I thought I would ask here before opening an issue. Context: I was running a script that was using modules that I did not want to wrap up as a package, so at the beginning I had something like
push!(LOAD_PATH, expanduser("~/research/some_directory"))
During the morning, LOAD_PATH filled up nicely with about 100 entries. So I thought I would find the equivalent of
pushnew!(collection, items...) = push!(collection, setdiff(items, collection)...)
in Base, but I didn’t. However, I recalled union!, which is basically the same. But it has no method for Vectors, so I can’t do
union!(LOAD_PATH, [my_path])
at the moment.
The question is: is there a deeper design reason for not having either of these methods, or just that no one got around to writing them?
I think you’re looking for append!?
union! would seem to imply eliminating duplicates, which is a very different operation from push!(X, V...) or append!(X, V), and is an expensive operation for arrays; if you need set-union, you’re better off with Set or some other data structure that supports it efficiently.
Nope, I think I was specifically looking for pushnew! above (which many languages with modifiable vectors have, eg cl:pushnew), but was ready to substitute with union!. I do realize it is more expensive than append!, but sometimes you want to just add new elements.
So the question is (before I file an issue): was there a reason for making union! work for Sets, but not Vectors, even though union exists for both?
There’s likely no design decision here, just a lack of motivation for implementing this method.
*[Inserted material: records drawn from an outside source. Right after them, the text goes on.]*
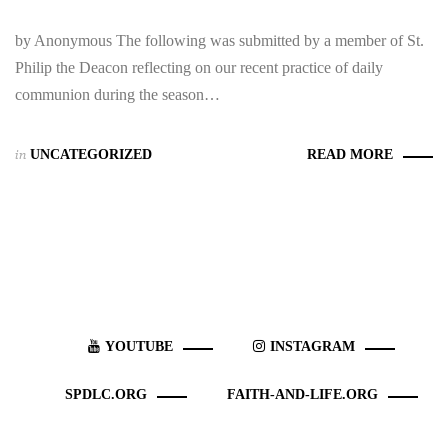
by Anonymous The following was submitted by a member of St.
Philip the Deacon reflecting on our recent practice of daily
communion during the season…
in
UNCATEGORIZED
READ MORE
YOUTUBE
INSTAGRAM
SPDLC.ORG
FAITH-AND-LIFE.ORG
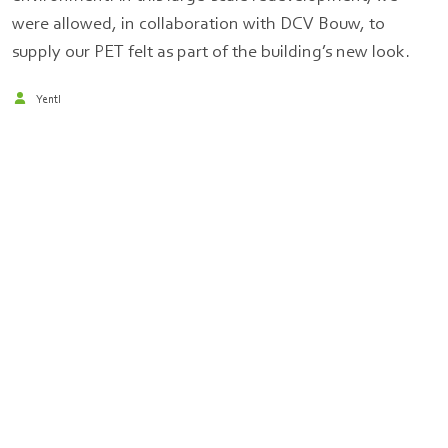
were allowed, in collaboration with DCV Bouw, to
supply our PET felt as part of the building’s new look.
Yentl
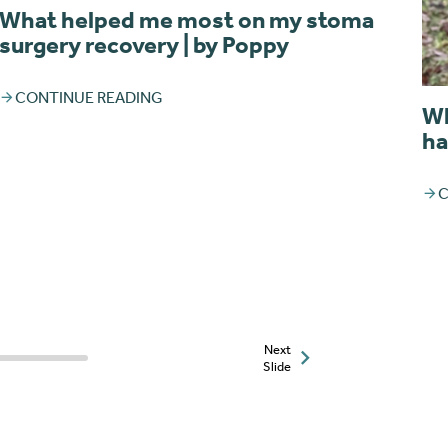
What helped me most on my stoma
surgery recovery | by Poppy
CONTINUE READING
Wh
ha
C
Next
Slide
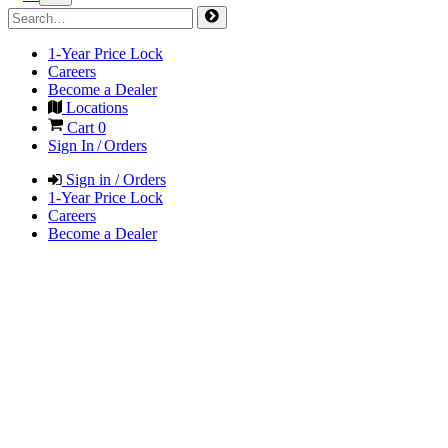
1-Year Price Lock
Careers
Become a Dealer
Locations
Cart
0
Sign In / Orders
Sign in / Orders
1-Year Price Lock
Careers
Become a Dealer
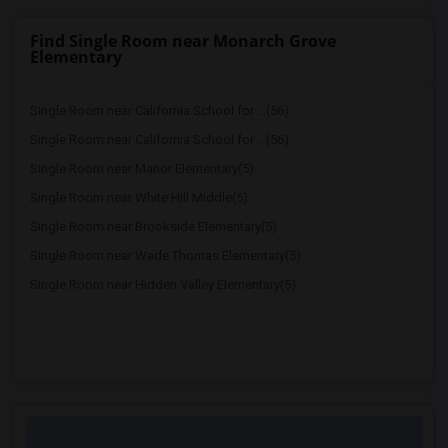
Find Single Room near Monarch Grove
Elementary
Single Room near California School for ...(56)
Single Room near California School for ...(56)
Single Room near Manor Elementary(5)
Single Room near White Hill Middle(5)
Single Room near Brookside Elementary(5)
Single Room near Wade Thomas Elementary(5)
Single Room near Hidden Valley Elementary(5)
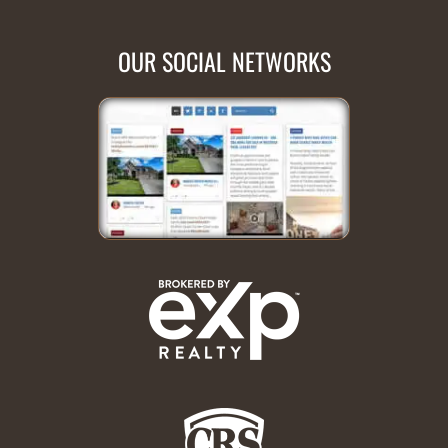
OUR SOCIAL NETWORKS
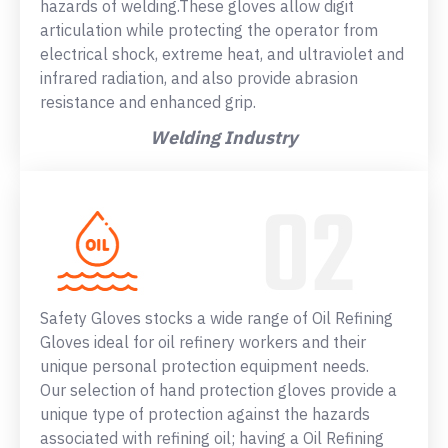
hazards of welding.These gloves allow digit
articulation while protecting the operator from
electrical shock, extreme heat, and ultraviolet and
infrared radiation, and also provide abrasion
resistance and enhanced grip.
Welding Industry
Safety Gloves stocks a wide range of Oil Refining
Gloves ideal for oil refinery workers and their
unique personal protection equipment needs.
Our selection of hand protection gloves provide a
unique type of protection against the hazards
associated with refining oil; having a Oil Refining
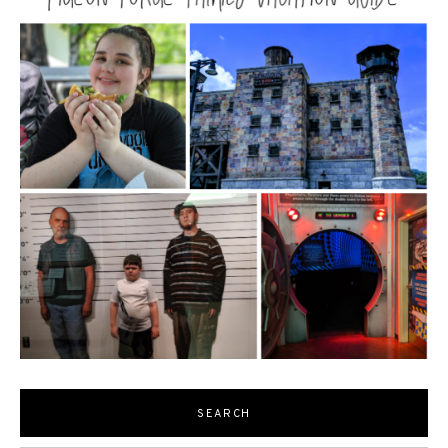
SEARCH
I guess it would make sense to add it for completeness.
Bear in mind that union!(a, b) would also have to remove duplicates from a in order to return the same result as union(a, b) – it’s not quite the same as pushnew!. There’s no unique!(xs) function exported from Base either, but @nalimilan’s point applies to that too I suppose.
2 Likes
This is a good point, thanks! Probably pushnew! is more useful than unique! then.
This is exactly the functionality of push! for a Set. If you need this functionality then you should use Set, as @stevengj pointed out. This will be much faster than using a Vector for Set-like functionality.
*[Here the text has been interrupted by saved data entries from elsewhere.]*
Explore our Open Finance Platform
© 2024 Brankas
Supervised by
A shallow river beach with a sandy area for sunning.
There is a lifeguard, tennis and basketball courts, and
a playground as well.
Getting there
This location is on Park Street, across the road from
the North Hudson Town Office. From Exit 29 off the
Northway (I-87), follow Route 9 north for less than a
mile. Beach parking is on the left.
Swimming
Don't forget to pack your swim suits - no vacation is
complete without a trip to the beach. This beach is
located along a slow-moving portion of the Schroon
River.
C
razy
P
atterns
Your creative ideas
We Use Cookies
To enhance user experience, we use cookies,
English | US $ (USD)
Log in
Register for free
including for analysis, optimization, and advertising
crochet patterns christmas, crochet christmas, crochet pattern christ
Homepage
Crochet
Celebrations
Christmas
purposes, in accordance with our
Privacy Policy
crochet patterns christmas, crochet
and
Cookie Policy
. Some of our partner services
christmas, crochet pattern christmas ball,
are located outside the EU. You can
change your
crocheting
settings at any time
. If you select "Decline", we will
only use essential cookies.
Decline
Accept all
Not necessarily a Set: there are collections which are ordered, but elements are supposed to be unique (or at least duplicate elements make little sense). Base.LOAD_PATH is an example.
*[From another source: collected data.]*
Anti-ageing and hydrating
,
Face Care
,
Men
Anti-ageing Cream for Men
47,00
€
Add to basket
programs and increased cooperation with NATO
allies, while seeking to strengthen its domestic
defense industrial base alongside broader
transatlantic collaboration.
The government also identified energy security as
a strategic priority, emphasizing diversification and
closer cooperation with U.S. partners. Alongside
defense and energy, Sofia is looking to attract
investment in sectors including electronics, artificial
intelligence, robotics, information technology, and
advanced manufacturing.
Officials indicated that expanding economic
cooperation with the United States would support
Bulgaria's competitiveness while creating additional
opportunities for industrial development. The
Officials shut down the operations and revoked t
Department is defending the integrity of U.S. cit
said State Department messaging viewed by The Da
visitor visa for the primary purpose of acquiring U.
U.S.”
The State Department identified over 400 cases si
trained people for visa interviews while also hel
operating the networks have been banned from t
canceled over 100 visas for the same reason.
Sure, you do sort(collect(S)) at the end.
Ah, you mean temporally ordered, I see. But I think it’s a sufficiently uncommon use case that you can just write your one-liner as you did, without adding anything to Base?
Thanks for all the responses. To summarize, the message I take away from this topic is:
-
pushnew! could make sense for Vector, and other modifiable collections. I may submit a PR, but I will think more about it. It would simply replace x ∈ c || push!(c, x) or similar, so I am not sure it is justified.
- Naturally, choosing a collection with faster
in may provide better results for these operators. But they may still make sense for small vectors, etc.
-
union! makes less sense for Vector, since it would need to remove duplicates from the original, as @MikeInnes pointed out. So I got the answer to my original question. Thanks!
1 Like
Yet it’s not a completely useless method IMHO. I would say methods should be provided for all types for which they are applicable, as long as they make sense.
OTOH, as you say, adding a new pushnew! function makes the API bigger without a very clear need.